All medical students in the WWAMI (Washington, Wyoming, Alaska, Montana and Idaho) program are required to complete research while in the program. Most students participate in research projects during the summer between their first and second years of medical school. Students are required to present their summer projects in the form of poster presentations.

The Nov. 8 event was hosted by Ivinson Memorial Hospital and held in the hospital’s atrium.

Eleven students took part in the Rural/Underserved Opportunities Program (RUOP) this past summer in which, during a four-week rotation, each student works side by side with a primary care physician in a rural or urban underserved community.
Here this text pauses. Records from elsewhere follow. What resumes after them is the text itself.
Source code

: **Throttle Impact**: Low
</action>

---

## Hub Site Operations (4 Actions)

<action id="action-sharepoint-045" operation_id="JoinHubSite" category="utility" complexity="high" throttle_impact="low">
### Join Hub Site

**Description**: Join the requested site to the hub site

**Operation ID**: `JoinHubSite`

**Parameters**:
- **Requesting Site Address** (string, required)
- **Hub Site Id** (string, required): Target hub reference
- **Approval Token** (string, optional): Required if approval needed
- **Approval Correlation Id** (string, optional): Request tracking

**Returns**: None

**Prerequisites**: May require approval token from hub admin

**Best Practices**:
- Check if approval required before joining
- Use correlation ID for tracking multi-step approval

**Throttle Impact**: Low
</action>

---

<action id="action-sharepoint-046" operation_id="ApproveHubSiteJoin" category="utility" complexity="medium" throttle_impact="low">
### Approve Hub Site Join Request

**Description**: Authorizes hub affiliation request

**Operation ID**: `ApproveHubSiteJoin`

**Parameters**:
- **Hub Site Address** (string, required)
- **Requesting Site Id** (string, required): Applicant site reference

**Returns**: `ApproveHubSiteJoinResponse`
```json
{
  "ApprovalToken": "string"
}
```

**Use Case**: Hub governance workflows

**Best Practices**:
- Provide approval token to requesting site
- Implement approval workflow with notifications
While at their RUOP sites, students also are expected to complete an abbreviated community health assessment to identify both community assets and public health issues.

Taylor Kennedy completed her RUOP project in her hometown of Cody with Dr. Adam Peters, a family medicine physician who practices at Billings Clinic.
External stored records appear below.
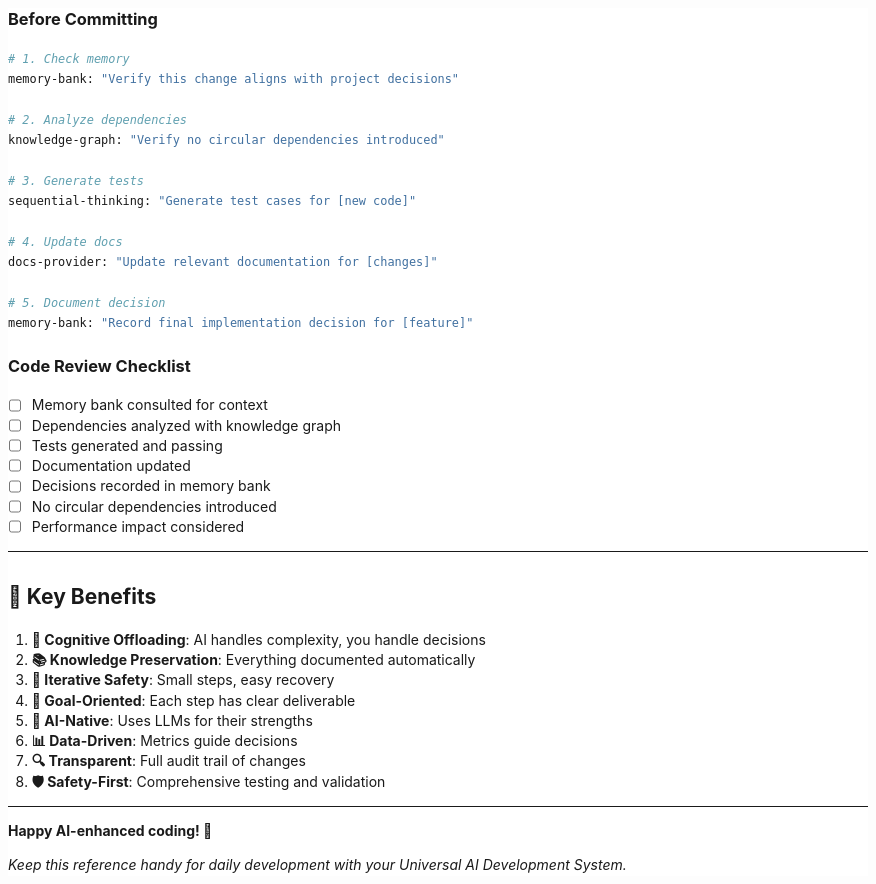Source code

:### Before Committing
```bash
# 1. Check memory
memory-bank: "Verify this change aligns with project decisions"

# 2. Analyze dependencies
knowledge-graph: "Verify no circular dependencies introduced"

# 3. Generate tests
sequential-thinking: "Generate test cases for [new code]"

# 4. Update docs
docs-provider: "Update relevant documentation for [changes]"

# 5. Document decision
memory-bank: "Record final implementation decision for [feature]"
```

### Code Review Checklist
- [ ] Memory bank consulted for context
- [ ] Dependencies analyzed with knowledge graph
- [ ] Tests generated and passing
- [ ] Documentation updated
- [ ] Decisions recorded in memory bank
- [ ] No circular dependencies introduced
- [ ] Performance impact considered

---

## 🎁 Key Benefits

1. **🧠 Cognitive Offloading**: AI handles complexity, you handle decisions
2. **📚 Knowledge Preservation**: Everything documented automatically
3. **🔄 Iterative Safety**: Small steps, easy recovery
4. **🎯 Goal-Oriented**: Each step has clear deliverable
5. **🤖 AI-Native**: Uses LLMs for their strengths
6. **📊 Data-Driven**: Metrics guide decisions
7. **🔍 Transparent**: Full audit trail of changes
8. **🛡️ Safety-First**: Comprehensive testing and validation

---

**Happy AI-enhanced coding! 🚀**

*Keep this reference handy for daily development with your Universal AI Development System.*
“I researched community-based interventions to improve sun-safe behaviors and increase skin cancer awareness in an effort to decrease the incidence of skin cancer in Cody,” she said. “I chose this topic because Cody has a higher incidence of skin cancer than both Wyoming and the U.S. averages.”

She said participating in the Rural/Underserved Opportunities Program has been the most rewarding experience she has had in medical school so far.

Blake Hopkin of Powell’s project is titled, “Improving Cancer Screening Education and Rates in Conrad, Montana, through Social Media.”

Austin Ellis of Byron worked with the VA Center for Limb Loss and Mobility in Seattle on the project, “Shear Wave Elastography in Tissue-Mimicking Phantoms.”

Cody Abbott of Thermopolis focused on the project, “Isolation: Antagonist and Antidote in Rural Wyoming” in Thermopolis.

Seven students also took part in an area of research called Scholarship of Discovery (SoD). This empirical research examines new discoveries made through original investigation.